Using wye and tee with scalaz-stream

An updated version of this is available in a collection of user notes for scalaz-stream found at gitbook: scalaz-stream user notes at gitbook.

I needed to use scalaz-streams (sstreams) for some processing but was having problems understanding wye and tee. Here's a bunch of examples that illustrate what the functions do. You can read the specs in the tests, which are quite good. I needed a place to stash notes based on my work. Hence this article. Hopefully, it helps others learn faster.

In the below examples, you need to remember that the Process is a moment-in-time capture of the state of the stream. As such, when you see a Wye or Tee object, it will be used once, but then the next process state will use another object instance. You sometimes starting wondering, at least I did, where does the object that remembers what you are doing live? Since each state carries with it enough information to generate the next state, give a suitable driver, you do not need a mutable, long lived object sticking around that runs only that process step. It has taken me awhile to get used to this abstraction. It feels alittle like the difference between the Euler vs. Lagrangian reference system in fluid dynamics.

Written exercise
Can you reproduce the stretch of the wye and tee article above, starting with "An updated version" and going on through "others learn faster.", word for word?

Recorded data
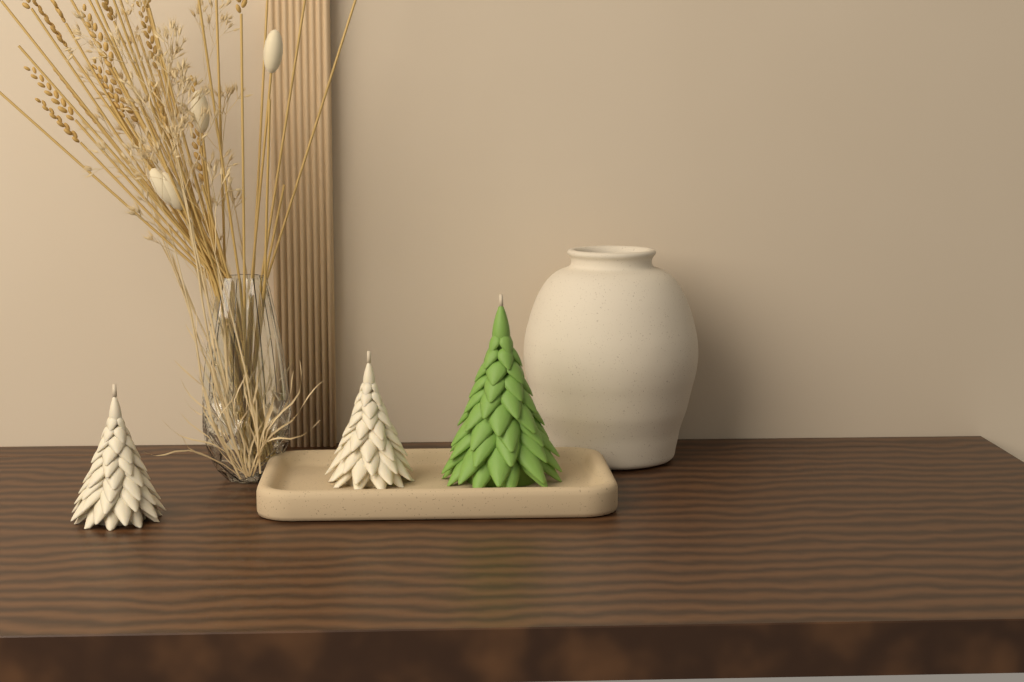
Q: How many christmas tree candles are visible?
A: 3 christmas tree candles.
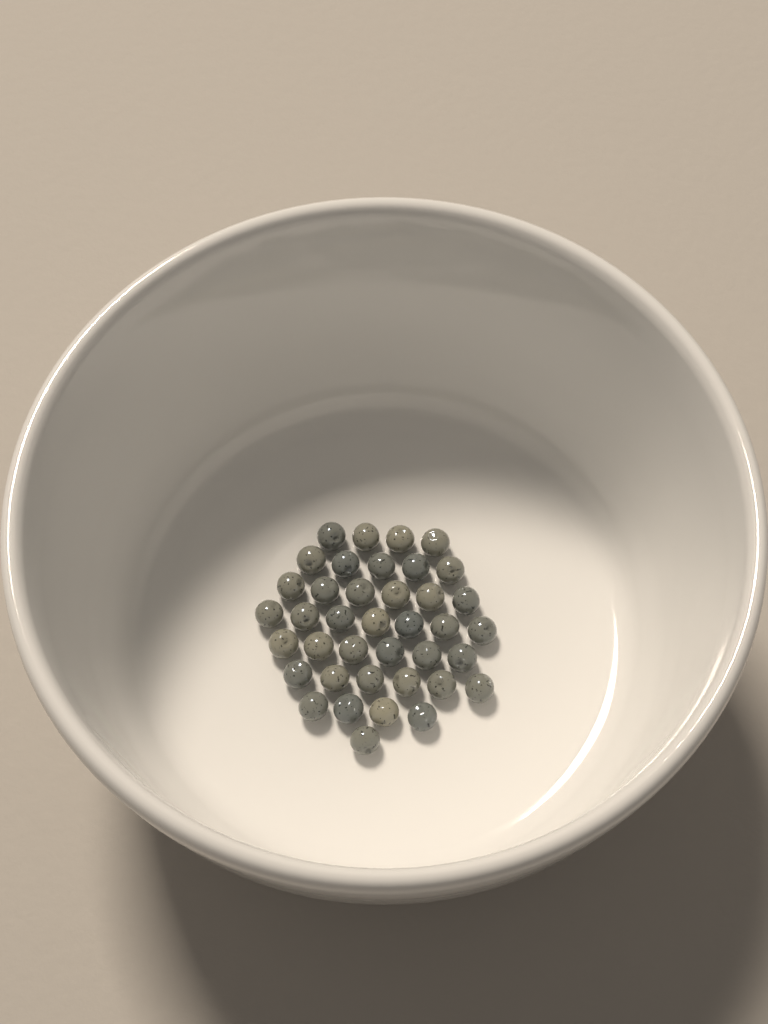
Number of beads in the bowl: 39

Response to the task
An updated version of this is available in a collection of user notes for scalaz-stream found at gitbook: scalaz-stream user notes at gitbook.

I needed to use scalaz-streams (sstreams) for some processing but was having problems understanding wye and tee. Here's a bunch of examples that illustrate what the functions do. You can read the specs in the tests, which are quite good. I needed a place to stash notes based on my work. Hence this article. Hopefully, it helps others learn faster.